# China air cooled spindle, 400 watt



## SteveMI (May 29, 2011)

Wanted to share an experience. I needed to use some 1/8" shank bits to do smaller engraving and cut veneer. On eBay early this year, I found an air cooled 400 watt spindle with speed control that didn't break the bank at $140 with shipping. So here is some of the story after 40+ hours of cutting.

* Spindles use an ER interface to hold bits, different collets for the ER interface let you use different shank bits. The ER 11 interface only takes collets up to 1/4" shanks. [bigger spindles with an ER 20 interface can take 1/2" shanks] You can get metric size collets also.

* 400 watts is 1/2 horsepower. The spindle seems to have less torque than a normal router and needs time to ramp up to speed. Of course I have never used a 1/2 hp router to make a real comparison. You need to take quite a bit less depth than you would with even a 2 hp router. I have found that any larger than an 1/8" end mill isn't very efficient with this low of horse power.

* Run-out on the spindle was less than .001 with my expertise and available equipment in measuring. In use with wood, aluminum and brass the finished parts measured exact. 

* Air cooled is a bit of concern to me since my shop isn't air conditioned, when the ambient temperature goes over 70 F, it could affect the spindle life. 

My conclusion is that it is fine if being used for the right purpose. I use as small as 0.05" diameter end mills for work that couldn't be done with a 1/4" shank bit. I change out the spindle for a die grinder when I need to make deeper and larger cuts. 

Someday I may upgrade to a 2.2 KW (3 hp) spindle. Problem for me is that they are 220 volts which I don't have in my shop. They are normally water cooled and have a third bearing in the center. I need a way to rationalize the payback of the investment.

Steve.


----------



## Mike (Nov 22, 2004)

Steve, if you have multiple circuits in the shop you can tie them together for 220.


----------



## SteveMI (May 29, 2011)

It wouldn't be that hard to run a 220 line from the box to the shop area since it is in an attached garage. 10 years ago the local power company would have installed a second box in the garage for free, now they don't even want to do it. I got busy and didn't take them up on it back then.

Circuits in the garage have other lives in the house. Sometimes when the refrigerator cycles, dishwasher is running and then the microwave is used a breaker will trip on one of my shop tools.

Steve.


----------



## Cherryville Chuck (Sep 28, 2010)

Steve up here all 3 of those appliances are supposed to be on their own dedicated circuits. How many amps is your panel?

By the way thanks for the review. That was interesting. The spindle was cheap enough. What about the software?


----------



## SteveMI (May 29, 2011)

Cherryville Chuck said:


> Steve up here all 3 of those appliances are supposed to be on their own dedicated circuits. How many amps is your panel?

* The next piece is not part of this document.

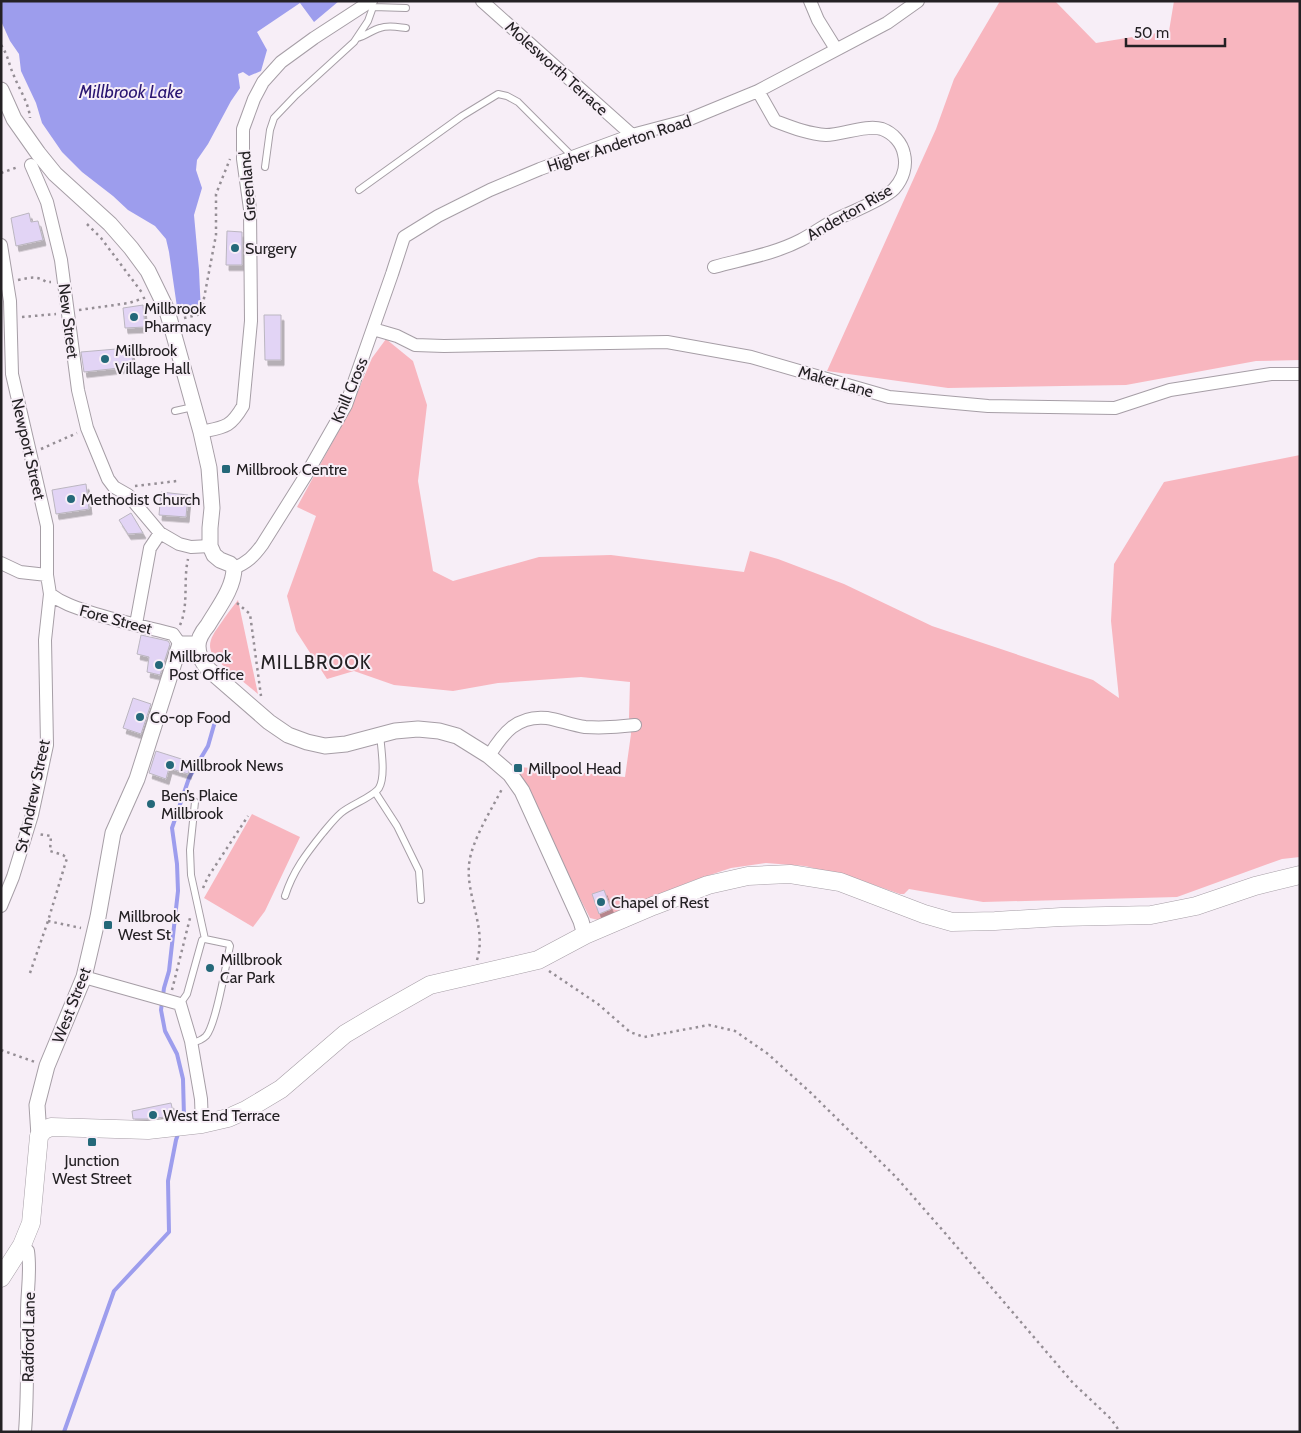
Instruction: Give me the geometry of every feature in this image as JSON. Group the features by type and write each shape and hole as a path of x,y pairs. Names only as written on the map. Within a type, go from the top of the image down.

Separate circuits would be smart, didn't happen in 1980 when the house was built. There is a separate 220 run to the laundry for a dryer to the kitchen for a stove and a line to air conditioner compressor that might be 220. I think my panel is 200 amp total. 

The spindle comes with a circuit board that will interface with Mach 3 and other controller software. Due to the ramp up time I run it manually with the speed control from the circuit card. 

I went to eBay for a picture and was surprised. It is now $98.50 with free shipping from California, I ordered from China. From the picture you can also see that it comes with a mount for the spindle.

I have no connection with the maker or importer of this product. 

Steve.


----------



## Cherryville Chuck (Sep 28, 2010)

That's cheap!

Steve you have ample power at the panel, you just need it distributed better. In the long run, the cheapest and easiest solution would be to run a heavy gauge wire from your main panel to a subpanel in your garage. I'm not sure what you would like to have there for tools but you could easily have a 60 amp panel there and then all the runs to your outlets and tools would be short. You would just need to install a 60 amp breaker in your panel and run a 6 or 4 gauge wire to your garage.


----------